Le zone system de Ansel Adams
Pourquoi la nécessité du zone system s’impose-t-elle à Ansel Adams ?
Afin de sublimer sa vision de la photographie, Ansel Adams va inventer puis perfectionner, en collaboration avec le photographe Fred Archer, la technique du zone system.
Il s’agit d’une technique qui permet de définir l’exposition correcte ainsi que le contraste adéquat au moment du développement du tirage. En procédant par un traitement par zone, chacune indépendamment des autres, le photographe obtient alors un rendu photographique proche de la réalité. Ceci est le souhait premier du photographe qui veut retranscrire avec ses images les immensités et la richesses (en lumières et contrastes) des lieux.

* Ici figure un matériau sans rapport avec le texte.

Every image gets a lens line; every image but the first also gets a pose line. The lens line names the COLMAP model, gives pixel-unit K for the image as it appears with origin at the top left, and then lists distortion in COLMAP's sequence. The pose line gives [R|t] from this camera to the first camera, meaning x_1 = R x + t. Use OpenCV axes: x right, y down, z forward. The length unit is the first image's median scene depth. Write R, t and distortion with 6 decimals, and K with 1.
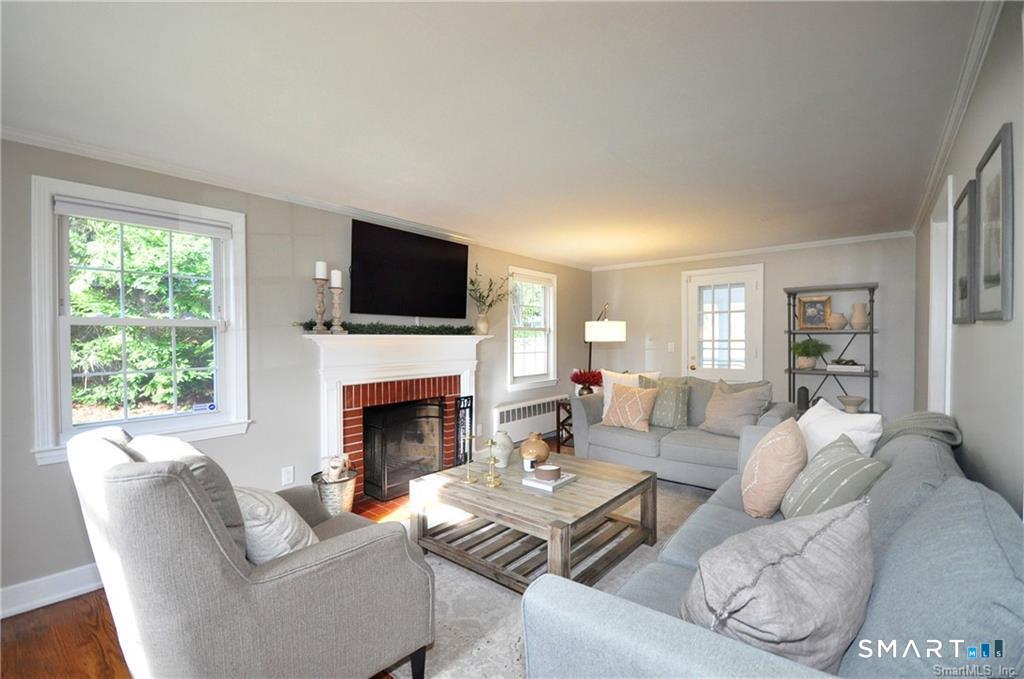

Cette technique lui permet, en quelque sorte, de palier à l’inconvénient de la surface plane d’une image. Elle participe à la vision du photographe en insufflant de la profondeur, de la force et du volume à l’image. Elle est la réponse à son intention photographique.
Comment fonctionne le zone system ?
Il s’agit d’une sorte de codification que Ansel Adams applique à l’image. Elle est alors découpée par zones en fonction des écarts de contraste présents.
Chaque zone porte un numéro en rapport avec sa couleur dominante. La zone 0 correspond au noir absolu et la zone 10 au blanc le plus pur. Au milieu de ces deux extrêmes se trouve la zone 5, représentée par un gris moyen.
Chaque numéro caractérise une profondeur de gris : plus ou moins. Ces annotations permettent de travailler sur chacune de ses zones lors du développement afin d’obtenir le meilleur résultat final.
Le travail en chambre noire revient à masquer certaines zones afin de mettre sous la lumière les parties non cachées. Une grande partie du traitement relève du dodging & burning dont Ansel Adams a largement usé. Tout se passe au moment où le papier photographique est exposé. Il reçoit d’abord une exposition normale. Ensuite, une exposition supplémentaire est nécessaire sur la ou les zones qui doivent être assombries. Une feuille épaisse et opaque, la main ou un objet est maintenu entre l’objectif de l’agrandisseur et le papier photographique. Cela permet à la lumière de tomber uniquement sur la partie de la scène à assombrir.
Ansel Adams est un perfectionniste qui apporte autant de précision et de rigueur à son travail, sur la profondeur de champ, la lumière, la netteté (grâce à un appareil photo 4×5), au moment de la prise de vues qu’à celui du développement du tirage final.
Cette prise en charge globale et minutieuse de l’acte photographique rend le travail d’Ansel Adams très qualitatif. Elle en fait surtout un travail très reconnaissable parmi tous.
Le zone system concrètement
Je vous propose de retrouvez ci-dessous la classification et la numérotation des zones répertoriées et utilisées par Ansels Adams. Tout est parfaitement codifier.

Et voici une approche concrète du zone system pour bien comprendre son fonctionnement et son application.

L’oeuvre d’Ansels Adams
Son oeuvre est gigantesque et connue dans le monde entier. Gigantesque et pourtant amputée… Il subira dans les années 30, me semble-t-il, un regrettable incendie dans son studio photographique. Il perdra 1/3 de ses négatifs, à jamais perdus. Un véritable drame pour un photographe.
Si son oeuvre touche émotionnellement autant de personnes, je crois que c’est parce qu’elle revêt une force incroyable. La netteté est son obsession. Et celle-ci rompt avec ce qui pouvait se faire auparavant.
Je suis pour ma part très sensible aux photographies en noir & blanc très contrastées. Je ne pouvais donc que tomber sous le charme d’un travail si abouti.